Our long-term goal is to elucidate the molecular mechanisms of regulated Cu efflux by two mammalian Cu- ATPases in polarized epithelial cells. ATP7A in intestinal epithelial cells delivers Cu to the circulation (basolateral environment) and ATP7B in hepatic cells delivers Cu to the bile (apical environment). Mutations in either protein cause human disease, emphasizing their importance in Cu-homeostasis. Based on extensive preliminary data in vivo and in vitro, we propose to test three hypotheses. In AIM 1 we hypothesize that in Cu-loaded hepatic and intestinal cells, Cu-ATPases pump Cu into unique vesicles that fuse with the basolateral (ATP7A) or apical (ATP7B) plasma membrane (PM) to release "stored" Cu. We will identify these compartments using immuno-EM and immuno-isolation/proteomic approaches. In AIM 2 we hypothesize that the chloride channel, CIC4, is an anion shunt for both Cu-ATPases in their secretory and efflux function/locations. In basal Cu, We will determine if Cu loading of ceruloplasmin in WIF-B cells by ATP7B and hephaestin in Caco-2 cells by ATP7A occurs in chloride-free conditions and after knock-down of CIC4. We will also examine the role of CIC4 in Cu efflux from the cells.In Aim 3, we hypothesize that when Cu levels are elevated, unique structural signals in the N-terminus of ATP7B regulate its trafficking/apical efflux function.

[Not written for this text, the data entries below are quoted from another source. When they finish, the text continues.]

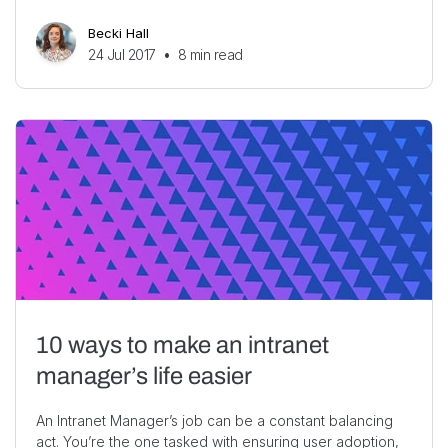
Becki Hall
24 Jul 2017
•
8
min read
10 ways to make an intranet
manager’s life easier
An Intranet Manager’s job can be a constant balancing
act. You’re the one tasked with ensuring user adoption,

Our test includes biochemically isolating and identifying new protein interactors, elucidating the role of a newly-identified modulator of Cu efflux (Murr1) on the dynamics/function of wt and selected N-terminal mutants of exogenous ATP7B, and using the LEG rat model of Wilson Disease to confirm and extend in vitro findings. Approaches will include RNAi and overexpression of wt modulators, as well as yeast two hybrid. Also in AIM 2 we hypothesize that when Cu levels are lowered, ATP7A and ATP7B are retrieved from their distinct compartments through recognition of structural signals in their C-termini. We will use yeast two hybrid and affinity isolation of putative protein interactors from extracts of relevant tissue.

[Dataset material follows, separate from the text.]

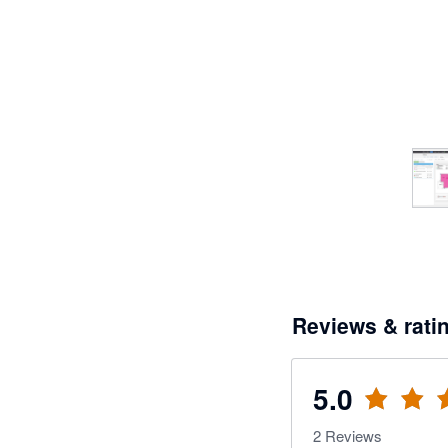
Reviews & rati
5.0
2
Reviews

我们的长期目标是阐明两种哺乳动物铜外流的分子机制。 极化上皮细胞中的ATPase。肠上皮细胞中的ATP7A将铜输送到循环中 肝细胞中的ATP7B将铜输送到胆汁中(尖端环境)。突变 这两种蛋白质中的任何一种都会导致人类疾病，强调它们在铜稳态中的重要性。基于 大量的体内和体外初步数据，我们建议检验三个假说。在目标1中我们 假设在铜负荷的肝脏和肠道细胞中，铜-三磷酸腺苷酶将铜泵入独特的囊泡中， 与基底外侧(ATP7A)或根尖(ATP7B)质膜(PM)融合，释放“储存的”铜。我们会 使用免疫-EM和免疫分离/蛋白质组学方法鉴定这些隔室。在AIM 2中，我们 假设氯离子通道CIC4是铜-三磷酸腺苷酶分泌和分泌过程中的阴离子分流通道。 外流功能/位置。在基础铜中，我们将通过以下方法确定铜蓝蛋白在WIF-B细胞中的载量 ATP7A诱导的Caco-2细胞中的ATP7B和Hephestn在无氯条件下发生，并在敲除 CIC4.我们还将研究CIC4在细胞铜外流中的作用。 铜水平升高，ATP7B N端的独特结构信号调节其运输/顶端 流出功能。我们的测试包括生化分离和鉴定新的蛋白质相互作用因子，阐明 新发现的铜外流调节剂(Murr1)对wt和选择性N-末端动力学/功能的影响 外源ATP7B的突变体，并用肝豆状核变性大鼠模型验证和 扩大体外研究结果。方法将包括RNAi和wt调节子的过度表达，以及酵母 两个混血儿。同样在目标2中，我们假设当铜水平降低时，ATP7A和ATP7B被恢复 通过识别其C-末端的结构信号，从它们不同的隔间中分离出来。我们将使用酵母 从相关组织的提取物中分离出两种杂交性和亲和性可能的蛋白质相互作用因子。